Per unit: $602.23 ÷ 12 = $50.19/month, or $602/unit/year. That’s on the higher end — the building’s 30 years old. A newer property might run $300–$350/unit/year.

Impact on your deal: NOI is $72,000. At a 6.5% cap rate, value = $1,107,692. But your CapEx reserve is $7,227/year. Your true cash flow from operations is NOI minus CapEx reserve — $64,773. Didn't reserve? You'd be surprised when the roof fails in Year 3 and you've got to write a $28,000 check.

Pros & Cons

Advantages
  • Predictable budgeting: The reserve formula forces you to plan. No surprises when the HVAC dies.
  • Accurate underwriting: Deals that ignore CapEx look better than they are. Reserving keeps you honest.
  • Tax flexibility: Depreciation spreads the deduction over 27.5 years. You get a long tail of tax benefits.
  • Property preservation: CapEx maintains and improves value. Deferred maintenance destroys it.
  • Lender compliance: Many lenders require CapEx reserves in their underwriting. You're aligned with them.
Drawbacks
  • Cash drag: You’re setting aside $500–$600/unit/year. That’s real money not flowing to you.
  • Estimate risk: Lifespans and costs are guesses. A bad winter can kill a roof faster. Inflation can spike replacement costs.
  • No immediate deduction: Unlike repairs, you can’t deduct CapEx in full the year you spend it. Depreciation is slow.
  • IRS gray area: Repair vs improvement isn’t always clear. The wrong classification can trigger an audit or recapture.

Watch Out

Under-reserving. The biggest mistake. Sellers and brokers often lowball CapEx to make the deal look good. A 20-year-old building with a "recent" roof might have 5 years left. Verify. Add 10–20% to your reserve for older properties. Sound familiar?

Ignoring CapEx in your cap rate.
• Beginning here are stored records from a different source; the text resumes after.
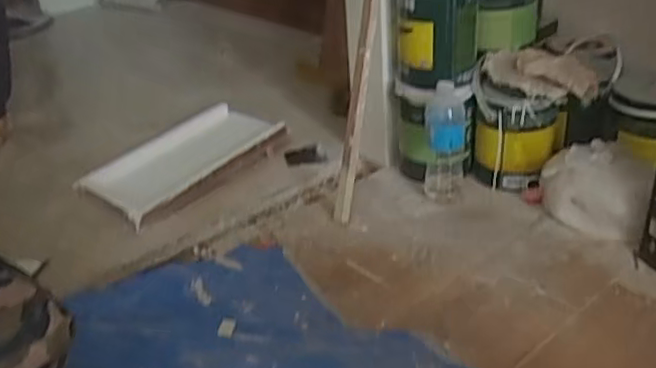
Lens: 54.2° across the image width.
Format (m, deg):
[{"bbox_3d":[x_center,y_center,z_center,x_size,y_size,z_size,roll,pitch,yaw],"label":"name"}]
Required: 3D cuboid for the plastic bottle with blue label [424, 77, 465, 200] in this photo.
[{"bbox_3d":[0.234,-0.079,1.270,0.085,0.221,0.086,-1,30,7],"label":"plastic bottle with blue label"}]

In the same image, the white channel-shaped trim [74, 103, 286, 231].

Buying a value-add deal with heavy CapEx ahead? Adjust your going-in cap rate. Pay based on current NOI without accounting for the $80K in renovations you'll need, and you're overpaying.

Mixing repairs and improvements. Doing a full roof replacement and the contractor repaints the fascia as part of the job? The IRS may require capitalization of the whole project. Document the scope. Keep repairs separate when you can.

De Minimis Safe Harbor. Under $2,500 per item, you can often deduct as OpEx. Small fixtures, minor repairs — use it when it applies. Don’t over-capitalize.

Ask an Investor

The Takeaway

CapEx is the money you set aside for the big replacements — roof, HVAC, plumbing, appliances — that hit every 7 to 30 years. Reserve for it. Use the formula: Total Cost ÷ Useful Life ÷ 12. Don't let NOI fool you. Not subtracting CapEx from your cash flow? You're underwriting a fantasy. The IRS treats improvements as depreciable; repairs as deductible. Know the difference. When you're buying, assume the seller’s CapEx numbers are optimistic. Add a buffer.